### About this task
This exercise calls for a copy of every line in the listing below that carries the word "lines".

★ ★ ★ ★ ★

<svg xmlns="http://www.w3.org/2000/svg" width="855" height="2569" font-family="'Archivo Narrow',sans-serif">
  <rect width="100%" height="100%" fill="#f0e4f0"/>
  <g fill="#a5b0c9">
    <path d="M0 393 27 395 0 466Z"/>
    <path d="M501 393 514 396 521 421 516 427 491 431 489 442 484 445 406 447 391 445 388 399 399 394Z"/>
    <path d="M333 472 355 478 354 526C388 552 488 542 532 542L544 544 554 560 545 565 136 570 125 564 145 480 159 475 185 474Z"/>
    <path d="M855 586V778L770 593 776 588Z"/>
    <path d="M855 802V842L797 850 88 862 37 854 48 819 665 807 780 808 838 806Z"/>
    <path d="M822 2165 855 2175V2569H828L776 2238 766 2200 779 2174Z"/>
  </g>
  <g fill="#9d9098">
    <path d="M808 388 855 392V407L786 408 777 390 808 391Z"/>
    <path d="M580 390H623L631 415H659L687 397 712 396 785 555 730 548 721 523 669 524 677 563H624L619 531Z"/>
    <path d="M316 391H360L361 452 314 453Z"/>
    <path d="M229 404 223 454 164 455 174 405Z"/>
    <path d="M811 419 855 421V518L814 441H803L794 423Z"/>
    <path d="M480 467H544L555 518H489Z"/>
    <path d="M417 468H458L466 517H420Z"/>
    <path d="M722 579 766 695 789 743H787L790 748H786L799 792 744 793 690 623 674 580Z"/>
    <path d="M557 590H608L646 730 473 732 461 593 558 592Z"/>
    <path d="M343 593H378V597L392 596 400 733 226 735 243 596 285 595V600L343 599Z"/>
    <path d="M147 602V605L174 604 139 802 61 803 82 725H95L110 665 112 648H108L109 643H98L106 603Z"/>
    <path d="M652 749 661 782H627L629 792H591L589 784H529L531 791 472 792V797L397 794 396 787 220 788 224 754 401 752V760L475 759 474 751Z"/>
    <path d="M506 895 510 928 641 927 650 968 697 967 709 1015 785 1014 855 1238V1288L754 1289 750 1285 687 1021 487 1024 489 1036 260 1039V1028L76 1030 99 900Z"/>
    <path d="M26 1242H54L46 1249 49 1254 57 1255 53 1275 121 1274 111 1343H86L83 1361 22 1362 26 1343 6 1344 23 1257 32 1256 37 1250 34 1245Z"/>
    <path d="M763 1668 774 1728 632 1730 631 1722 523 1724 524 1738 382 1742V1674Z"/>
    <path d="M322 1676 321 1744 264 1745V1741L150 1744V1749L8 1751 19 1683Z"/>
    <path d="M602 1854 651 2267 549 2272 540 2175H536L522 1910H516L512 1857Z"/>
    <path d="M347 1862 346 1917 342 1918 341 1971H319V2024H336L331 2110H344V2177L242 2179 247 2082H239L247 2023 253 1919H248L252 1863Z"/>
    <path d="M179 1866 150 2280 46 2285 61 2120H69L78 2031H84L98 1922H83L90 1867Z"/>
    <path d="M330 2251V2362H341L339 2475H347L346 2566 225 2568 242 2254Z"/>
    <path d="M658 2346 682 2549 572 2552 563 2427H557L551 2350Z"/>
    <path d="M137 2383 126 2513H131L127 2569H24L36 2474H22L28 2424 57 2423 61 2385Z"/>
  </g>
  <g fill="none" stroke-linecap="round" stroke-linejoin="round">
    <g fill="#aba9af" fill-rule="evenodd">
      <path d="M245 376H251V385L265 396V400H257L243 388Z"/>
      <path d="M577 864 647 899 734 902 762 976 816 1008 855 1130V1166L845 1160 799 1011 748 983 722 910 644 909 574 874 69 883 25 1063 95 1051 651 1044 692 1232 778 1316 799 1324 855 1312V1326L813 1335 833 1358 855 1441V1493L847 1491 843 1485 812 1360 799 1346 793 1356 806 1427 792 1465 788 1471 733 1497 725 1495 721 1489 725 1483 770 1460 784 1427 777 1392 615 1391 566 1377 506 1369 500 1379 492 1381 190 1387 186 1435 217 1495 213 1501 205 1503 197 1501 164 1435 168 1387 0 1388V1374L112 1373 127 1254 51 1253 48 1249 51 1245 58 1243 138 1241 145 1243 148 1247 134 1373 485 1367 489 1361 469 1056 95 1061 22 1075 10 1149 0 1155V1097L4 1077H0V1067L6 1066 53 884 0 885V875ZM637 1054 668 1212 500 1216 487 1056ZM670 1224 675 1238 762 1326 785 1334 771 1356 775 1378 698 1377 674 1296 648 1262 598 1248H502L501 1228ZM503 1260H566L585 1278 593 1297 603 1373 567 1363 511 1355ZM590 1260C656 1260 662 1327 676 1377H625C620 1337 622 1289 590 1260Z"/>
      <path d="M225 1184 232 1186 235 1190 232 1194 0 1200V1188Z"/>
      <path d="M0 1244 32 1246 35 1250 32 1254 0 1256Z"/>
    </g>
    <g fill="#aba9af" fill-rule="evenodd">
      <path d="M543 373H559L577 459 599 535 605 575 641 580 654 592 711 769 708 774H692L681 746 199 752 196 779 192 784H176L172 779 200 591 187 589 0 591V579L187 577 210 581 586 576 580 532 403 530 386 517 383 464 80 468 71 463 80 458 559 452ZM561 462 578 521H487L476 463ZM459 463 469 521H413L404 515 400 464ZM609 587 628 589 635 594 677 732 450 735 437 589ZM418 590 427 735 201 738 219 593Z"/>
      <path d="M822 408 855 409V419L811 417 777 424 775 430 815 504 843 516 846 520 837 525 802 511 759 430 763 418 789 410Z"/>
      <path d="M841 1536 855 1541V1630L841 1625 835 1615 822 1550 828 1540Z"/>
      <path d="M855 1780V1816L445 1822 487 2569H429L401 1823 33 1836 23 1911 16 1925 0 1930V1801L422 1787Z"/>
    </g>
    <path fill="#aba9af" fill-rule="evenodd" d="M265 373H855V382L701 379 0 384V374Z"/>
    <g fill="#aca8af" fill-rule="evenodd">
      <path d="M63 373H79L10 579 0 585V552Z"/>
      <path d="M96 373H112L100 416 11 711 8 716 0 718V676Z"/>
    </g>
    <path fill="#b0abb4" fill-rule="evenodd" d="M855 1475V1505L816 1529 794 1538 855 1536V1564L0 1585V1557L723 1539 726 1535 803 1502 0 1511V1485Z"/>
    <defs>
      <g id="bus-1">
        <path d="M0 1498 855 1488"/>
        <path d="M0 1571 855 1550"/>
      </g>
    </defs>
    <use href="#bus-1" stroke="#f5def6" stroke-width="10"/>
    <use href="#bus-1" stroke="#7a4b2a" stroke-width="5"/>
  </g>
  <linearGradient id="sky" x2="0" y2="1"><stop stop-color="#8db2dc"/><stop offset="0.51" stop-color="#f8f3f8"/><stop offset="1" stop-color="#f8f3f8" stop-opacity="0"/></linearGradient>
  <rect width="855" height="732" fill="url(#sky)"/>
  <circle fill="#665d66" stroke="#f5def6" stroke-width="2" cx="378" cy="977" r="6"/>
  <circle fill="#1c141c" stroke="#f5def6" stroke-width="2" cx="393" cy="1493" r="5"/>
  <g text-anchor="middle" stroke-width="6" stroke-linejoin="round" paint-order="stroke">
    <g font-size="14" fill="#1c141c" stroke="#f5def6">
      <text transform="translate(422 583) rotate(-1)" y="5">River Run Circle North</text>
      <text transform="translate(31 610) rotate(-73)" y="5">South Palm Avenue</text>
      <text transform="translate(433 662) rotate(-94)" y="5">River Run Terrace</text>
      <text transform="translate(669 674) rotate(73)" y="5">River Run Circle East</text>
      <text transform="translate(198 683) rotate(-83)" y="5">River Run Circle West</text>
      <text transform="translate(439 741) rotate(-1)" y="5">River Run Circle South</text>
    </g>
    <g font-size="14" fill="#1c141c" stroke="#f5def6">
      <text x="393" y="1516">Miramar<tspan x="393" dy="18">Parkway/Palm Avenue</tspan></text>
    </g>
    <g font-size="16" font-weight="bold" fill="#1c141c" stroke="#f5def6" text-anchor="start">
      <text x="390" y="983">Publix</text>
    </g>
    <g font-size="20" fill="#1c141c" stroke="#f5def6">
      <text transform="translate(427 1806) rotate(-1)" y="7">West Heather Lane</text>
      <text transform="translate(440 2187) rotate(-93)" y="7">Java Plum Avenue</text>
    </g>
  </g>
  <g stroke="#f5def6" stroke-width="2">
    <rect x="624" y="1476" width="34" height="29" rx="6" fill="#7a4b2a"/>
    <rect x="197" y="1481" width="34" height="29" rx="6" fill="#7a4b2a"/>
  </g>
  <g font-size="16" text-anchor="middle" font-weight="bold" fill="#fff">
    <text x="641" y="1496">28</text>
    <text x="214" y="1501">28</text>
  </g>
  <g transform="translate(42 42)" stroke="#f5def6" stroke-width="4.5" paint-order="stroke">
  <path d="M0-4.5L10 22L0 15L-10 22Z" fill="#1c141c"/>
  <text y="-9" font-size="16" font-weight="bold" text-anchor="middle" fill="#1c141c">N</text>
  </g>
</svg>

★ ★ ★ ★ ★

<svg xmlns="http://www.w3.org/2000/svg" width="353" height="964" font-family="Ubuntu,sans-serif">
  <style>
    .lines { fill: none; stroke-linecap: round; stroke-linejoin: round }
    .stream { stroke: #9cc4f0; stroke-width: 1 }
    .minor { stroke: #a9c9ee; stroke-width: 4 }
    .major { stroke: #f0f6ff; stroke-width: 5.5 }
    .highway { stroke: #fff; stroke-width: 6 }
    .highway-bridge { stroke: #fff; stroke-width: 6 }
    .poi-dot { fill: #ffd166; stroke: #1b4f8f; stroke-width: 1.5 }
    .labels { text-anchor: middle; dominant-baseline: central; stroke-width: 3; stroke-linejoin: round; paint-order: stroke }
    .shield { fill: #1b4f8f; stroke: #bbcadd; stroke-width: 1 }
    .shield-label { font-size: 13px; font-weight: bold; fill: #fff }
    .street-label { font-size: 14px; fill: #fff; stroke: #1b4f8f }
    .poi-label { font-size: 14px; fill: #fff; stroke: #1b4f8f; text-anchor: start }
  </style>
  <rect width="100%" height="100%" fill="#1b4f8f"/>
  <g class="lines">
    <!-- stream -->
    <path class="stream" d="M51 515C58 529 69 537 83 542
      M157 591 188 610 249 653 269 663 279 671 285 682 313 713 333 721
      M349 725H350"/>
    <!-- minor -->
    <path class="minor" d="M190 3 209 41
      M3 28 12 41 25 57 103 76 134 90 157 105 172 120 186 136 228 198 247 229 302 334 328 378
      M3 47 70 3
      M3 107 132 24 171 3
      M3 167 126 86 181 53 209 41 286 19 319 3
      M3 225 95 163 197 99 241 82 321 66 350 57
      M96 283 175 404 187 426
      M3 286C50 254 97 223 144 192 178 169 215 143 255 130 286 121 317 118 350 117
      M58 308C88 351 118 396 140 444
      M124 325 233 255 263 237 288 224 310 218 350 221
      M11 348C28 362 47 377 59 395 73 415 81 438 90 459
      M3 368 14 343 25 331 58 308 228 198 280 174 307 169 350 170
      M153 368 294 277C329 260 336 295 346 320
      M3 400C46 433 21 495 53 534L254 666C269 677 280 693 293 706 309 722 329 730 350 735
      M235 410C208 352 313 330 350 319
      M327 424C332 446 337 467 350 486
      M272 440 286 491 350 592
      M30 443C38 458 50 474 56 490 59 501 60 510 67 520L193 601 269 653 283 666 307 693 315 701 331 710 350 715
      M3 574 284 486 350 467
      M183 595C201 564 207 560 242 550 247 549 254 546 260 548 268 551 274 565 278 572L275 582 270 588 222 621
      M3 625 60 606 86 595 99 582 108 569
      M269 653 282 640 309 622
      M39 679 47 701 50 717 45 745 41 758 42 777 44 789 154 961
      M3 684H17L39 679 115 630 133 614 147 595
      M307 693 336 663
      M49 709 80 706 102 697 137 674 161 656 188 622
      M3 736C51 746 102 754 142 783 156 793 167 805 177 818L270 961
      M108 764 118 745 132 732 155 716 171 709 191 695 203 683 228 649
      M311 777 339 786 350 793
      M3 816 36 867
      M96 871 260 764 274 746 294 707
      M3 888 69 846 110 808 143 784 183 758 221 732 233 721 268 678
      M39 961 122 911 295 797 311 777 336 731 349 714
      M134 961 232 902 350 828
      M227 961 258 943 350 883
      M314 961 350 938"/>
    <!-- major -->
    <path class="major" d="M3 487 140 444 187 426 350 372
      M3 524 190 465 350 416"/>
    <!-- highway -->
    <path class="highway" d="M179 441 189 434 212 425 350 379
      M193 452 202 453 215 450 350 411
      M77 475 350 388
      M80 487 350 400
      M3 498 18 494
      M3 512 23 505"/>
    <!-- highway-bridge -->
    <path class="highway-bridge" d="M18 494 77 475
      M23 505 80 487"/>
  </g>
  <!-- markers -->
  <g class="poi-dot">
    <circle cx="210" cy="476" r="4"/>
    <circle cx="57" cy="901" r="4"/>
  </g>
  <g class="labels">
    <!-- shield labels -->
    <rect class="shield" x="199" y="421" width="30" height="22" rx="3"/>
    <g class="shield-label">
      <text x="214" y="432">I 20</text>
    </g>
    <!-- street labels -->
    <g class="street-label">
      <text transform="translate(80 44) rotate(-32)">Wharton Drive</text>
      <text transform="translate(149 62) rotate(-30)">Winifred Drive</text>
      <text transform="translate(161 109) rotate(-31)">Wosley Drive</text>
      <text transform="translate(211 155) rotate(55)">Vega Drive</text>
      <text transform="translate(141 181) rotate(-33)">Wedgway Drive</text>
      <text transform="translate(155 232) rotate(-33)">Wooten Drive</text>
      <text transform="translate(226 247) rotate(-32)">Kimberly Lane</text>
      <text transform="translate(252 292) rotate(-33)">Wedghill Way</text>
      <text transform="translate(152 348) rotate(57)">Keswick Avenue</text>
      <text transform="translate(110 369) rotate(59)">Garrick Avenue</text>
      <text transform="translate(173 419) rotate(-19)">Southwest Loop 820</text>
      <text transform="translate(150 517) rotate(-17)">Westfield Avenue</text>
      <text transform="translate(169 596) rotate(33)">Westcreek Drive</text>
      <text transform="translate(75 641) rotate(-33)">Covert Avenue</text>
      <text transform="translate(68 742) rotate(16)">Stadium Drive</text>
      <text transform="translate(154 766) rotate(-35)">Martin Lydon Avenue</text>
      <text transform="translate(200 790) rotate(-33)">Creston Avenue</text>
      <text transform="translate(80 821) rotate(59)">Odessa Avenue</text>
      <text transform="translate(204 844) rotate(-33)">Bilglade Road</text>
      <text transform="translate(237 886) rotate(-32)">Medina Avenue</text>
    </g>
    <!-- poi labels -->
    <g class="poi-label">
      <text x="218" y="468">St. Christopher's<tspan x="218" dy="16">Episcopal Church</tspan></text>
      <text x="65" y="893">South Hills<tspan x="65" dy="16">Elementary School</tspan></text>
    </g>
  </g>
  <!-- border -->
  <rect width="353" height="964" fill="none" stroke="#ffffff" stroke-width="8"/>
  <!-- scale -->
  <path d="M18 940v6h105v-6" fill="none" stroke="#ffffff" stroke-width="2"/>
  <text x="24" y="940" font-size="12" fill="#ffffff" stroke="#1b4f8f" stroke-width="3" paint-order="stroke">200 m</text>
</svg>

★ ★ ★ ★ ★

### Result below
    .lines { fill: none; stroke-linecap: round; stroke-linejoin: round }
  <g class="lines">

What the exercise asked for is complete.